Era uma peça esquisita, tipo tuba, mas que se enrolava em redor do corpo. Ele ficava para aí com mais três metros de diâmetro. Republicano de sangue. Todos os dias 5 de Outubro, bem cedo, ia ao alto do castelo largar um foguete para festejar a data. Depois, nesse tempo do fascismo onde coube a minha infância, recebia no dia seguinte a visita da polícia para que pagasse uma multa. Certa vez, o 5 de Outubro calhou a um domingo. No sábado o meu pai foi à esquadra, educadamente, pagar a multa com antecedência – «Não quero que os senhores sejam obrigados a deslocar-se a minha casa no domingo, dia de descanso. Ficam as contas feitas, muito obrigado pela atenção».

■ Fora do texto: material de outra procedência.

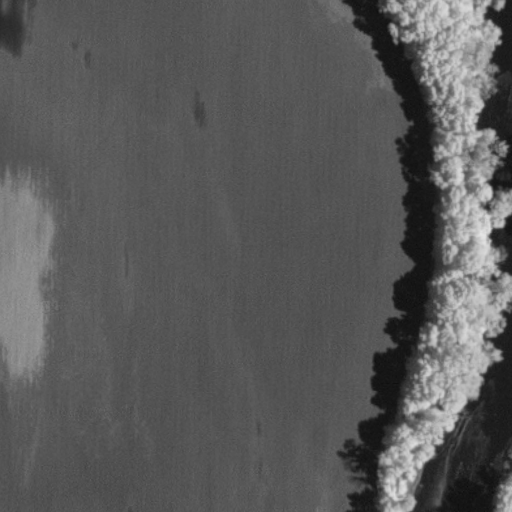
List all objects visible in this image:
river: (495, 256)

O pai, sr. José, virá de vez em quando à conversa, como se fosse uma daquelas personagens inevitáveis que, volta e meia, atravessam a boca de cena sem precisarem de proferir uma palavra. Homem do contra. Farol de estrutura mental, exemplo de seriedade intelectual que baliza ainda a personalidade do Fernando. A mãe, adoradora de música, tocando piano, o garoto cada vez mais fascinado pelos sons do violino de Mendelssohn, da construção musical de Mahler, primeiras tentativas de ir imitando o que ouvia…

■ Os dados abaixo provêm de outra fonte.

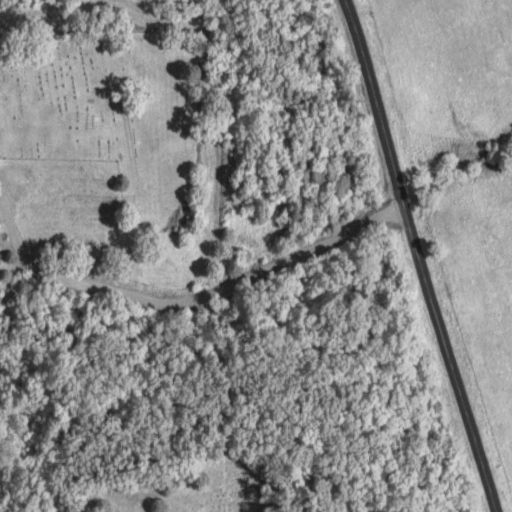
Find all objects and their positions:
park: (98, 97)
road: (415, 256)
road: (178, 304)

A minha infância está cheia de música. O meu pai só ouvia música clássica, canções de intervenção ou cante alentejano. Não te esqueças que nós, no Alentejo, temos uma relação diferente com a música que não existe em mais lugar nenhum do país: cantamos. Ouvimos e cantamos. Juntamo-nos e cantamos. O meu pai trabalhava na Emissora Nacional, naquilo que é agora a Antena 2. O chefe dele era o grande Thomaz Alcaide, cantor lírico enorme, outro alentejano, de Estremoz, que ainda andou comigo ao colo. Em meu redor havia vozes e mais vozes. Pelo lado do meu pai. o Zeca, o Fanhais, o Adriano; pelo lado da minha mãe, mais dada ao fado, a Simone, a Maria de Lurdes Resende, o Luís Goes. Não, não fui parar à música por acaso. Vivi na música. E dentro de um princípio de vida que nos mandava ser bem formados, informados e inconformados. Ouvi muitas coisas que uma criança desse tempo não devia ter ouvido. Assisti a muitas coisa a que não devia assistir. O sr. Armando, lá em Algés, que recebia livros proibidos pelo regime e tratava de os distribuir pelo amigos. O comício a que fui com o meu pai antes das eleições de 1973, com ele a avisar-me: «Sem mim não podes vir a estas coisas!». As canções da luta. Sei que és amigo do Manuel Alegre, não és?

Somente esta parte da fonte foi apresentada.